## PASSAGE PROVIDED

▼

AIPAD: The Photography Show at Pier 94

Words by Diana McClure/  Photography by Anders Jones

An annual occurrence in New York City for the last decade, the AIPAD Photography Show's move from the East Side to the West Side this year was a smart choice. Shedding the heavy ominous architecture of the Park Avenue Armory, the show moved to the airy and much larger environs of Pier 94 on the Hudson River. Making space for 150 participants, including galleries, organizations and publishers from around the world, this year's event included approximately 50 new dealers, expanding the Association of Independent Photography Art Dealers impact immensely. 

The spaciousness of the new location lent itself to the curious atmosphere of discovery that art fairs can have when they are designed with an eye toward the overall experience of viewers.  However, despite the more modern atmosphere, plenty of traditional photography was on view. Magnum photographer Susan Meiselas’ straight forward black and white photographs from her series, Prince Street Girls, were presented as a portfolio of 12 silver prints by Galerie Catherine et André Hug out of Paris. The small-scale images simple presentation elegantly highlighted the intimate subject matter of personal relationships. Featuring a group of girls growing up in New York City's Little Italy, Meiselas' images offer a rare glimpse into the antics of girlhood with iconic fashion staples like plaid (presumably Catholic school) skirts, knee socks and feathered hair, as signifiers of a specific moment in time.

▲

## SUPPLIED INFORMATION
▼

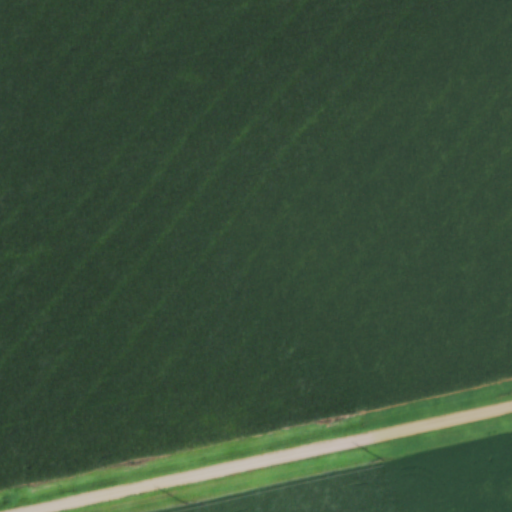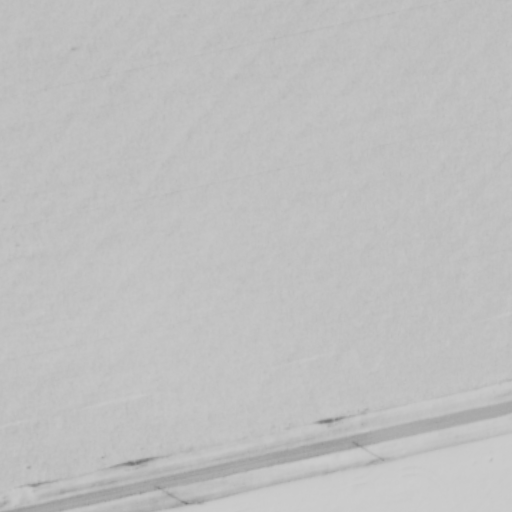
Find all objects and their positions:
road: (273, 460)
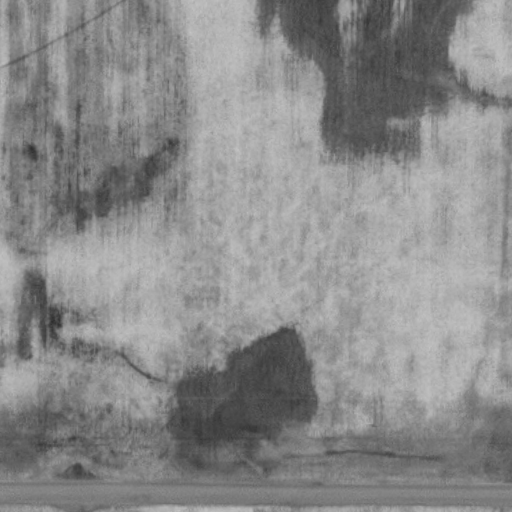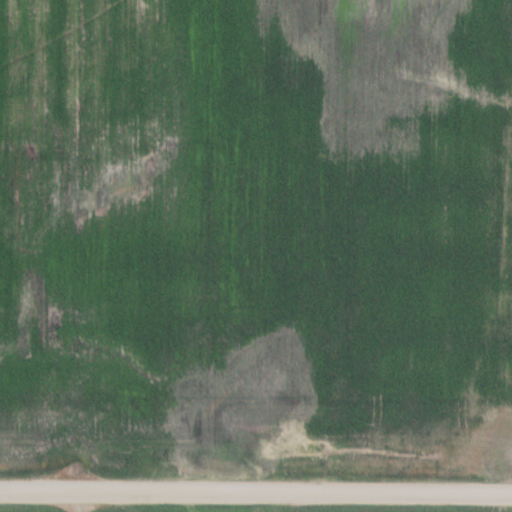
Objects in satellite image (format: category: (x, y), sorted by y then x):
road: (256, 495)
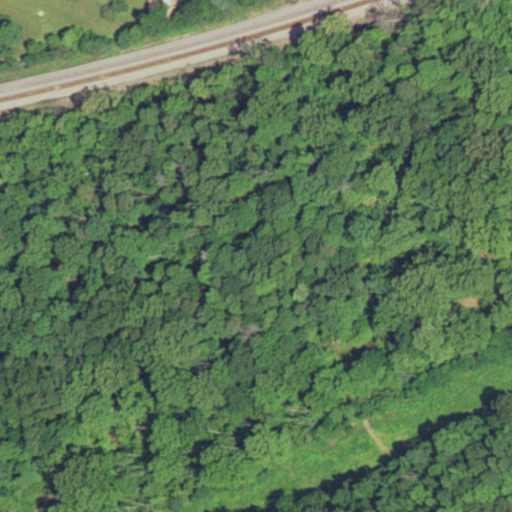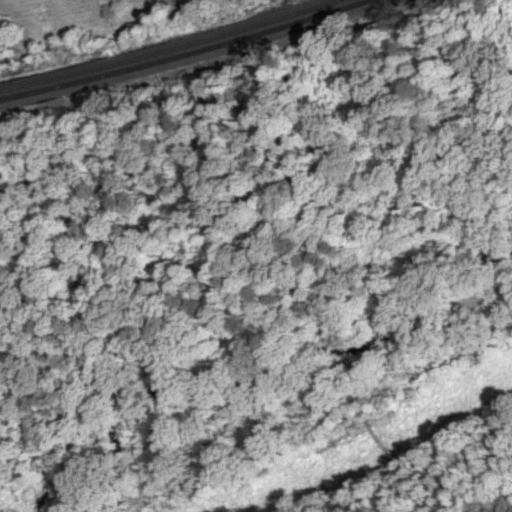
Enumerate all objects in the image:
railway: (167, 49)
railway: (182, 54)
river: (268, 375)
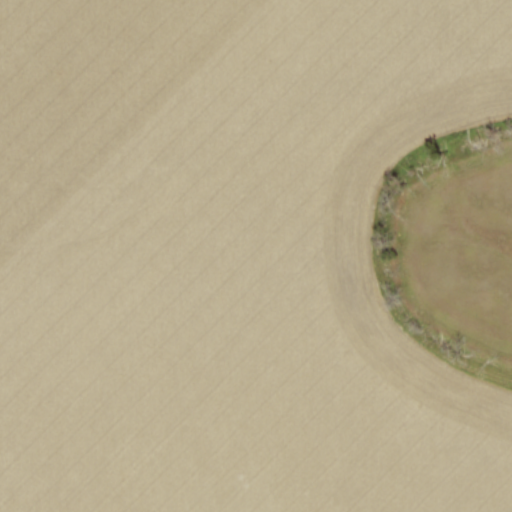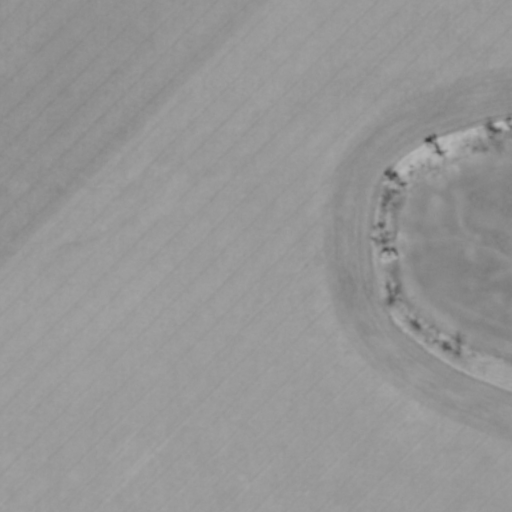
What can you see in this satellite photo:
crop: (229, 257)
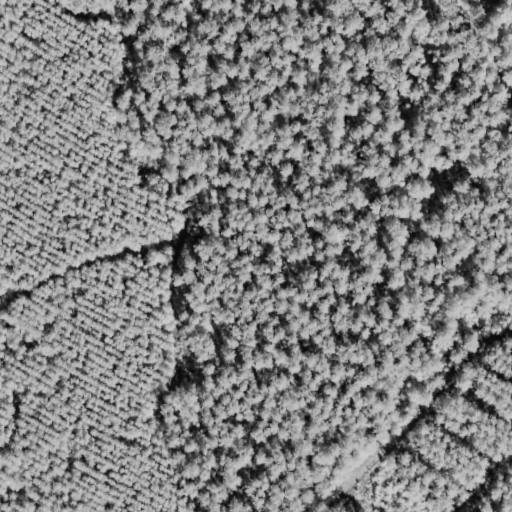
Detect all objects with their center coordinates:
road: (392, 407)
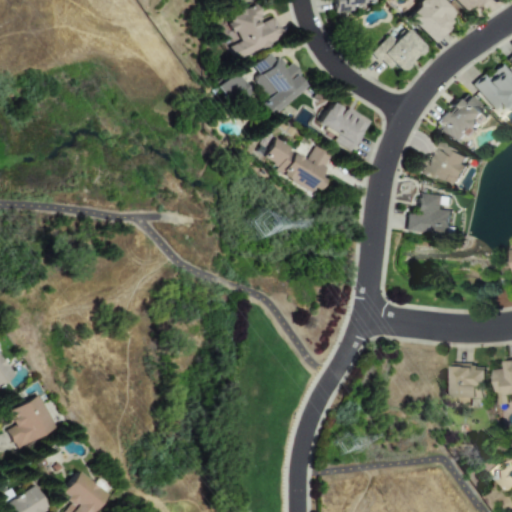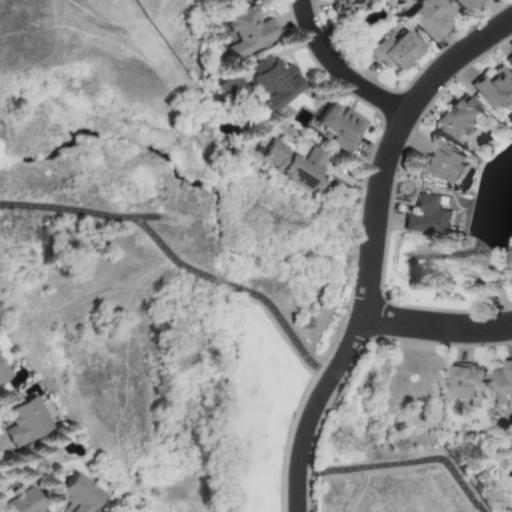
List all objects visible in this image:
building: (342, 5)
building: (344, 5)
building: (462, 5)
building: (464, 5)
building: (428, 18)
building: (425, 19)
building: (247, 32)
building: (248, 32)
building: (394, 51)
building: (392, 52)
building: (508, 63)
building: (509, 63)
road: (341, 71)
building: (273, 82)
building: (270, 83)
building: (494, 87)
building: (230, 88)
building: (491, 88)
building: (457, 119)
building: (460, 119)
building: (335, 124)
building: (340, 125)
road: (393, 147)
building: (441, 164)
building: (443, 165)
building: (292, 166)
building: (295, 167)
building: (428, 214)
building: (427, 217)
power tower: (258, 227)
building: (511, 253)
building: (510, 257)
road: (180, 265)
road: (439, 329)
building: (3, 373)
building: (2, 375)
building: (503, 380)
building: (467, 383)
park: (269, 410)
road: (317, 410)
building: (23, 422)
building: (25, 422)
power tower: (342, 446)
road: (402, 466)
building: (73, 495)
building: (76, 495)
building: (16, 503)
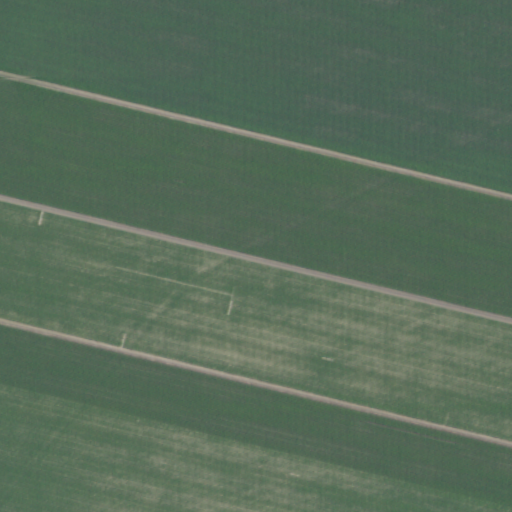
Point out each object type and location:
crop: (256, 256)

▲

## TO BE DONE
1. Print the part of the AIPAD show article that begins at the words "AIPAD: The Photography" and stops after "Dealers impact immensely.".
2. Translate this sentence from the AIPAD show article into Spanish: "Shedding the heavy ominous architecture of the Park Avenue Armory, the show moved to the airy and much larger environs of Pier 94 on the Hudson River."
3. Answer these questions using the AIPAD show article:
(a) Who is credited with the photography?
(b) How many participants did the new venue make space for?
(c) Which gallery presented the Susan Meiselas portfolio, and which city is it from?

## SOLUTION LIST
1.
AIPAD: The Photography Show at Pier 94

Words by Diana McClure/  Photography by Anders Jones

An annual occurrence in New York City for the last decade, the AIPAD Photography Show's move from the East Side to the West Side this year was a smart choice. Shedding the heavy ominous architecture of the Park Avenue Armory, the show moved to the airy and much larger environs of Pier 94 on the Hudson River. Making space for 150 participants, including galleries, organizations and publishers from around the world, this year's event included approximately 50 new dealers, expanding the Association of Independent Photography Art Dealers impact immensely.

2. Dejando atrás la arquitectura pesada y ominosa del Park Avenue Armory, la exposición se trasladó al entorno aireado y mucho más amplio del Pier 94, sobre el río Hudson.

3.
(a) Anders Jones
(b) 150
(c) Galerie Catherine et André Hug, from Paris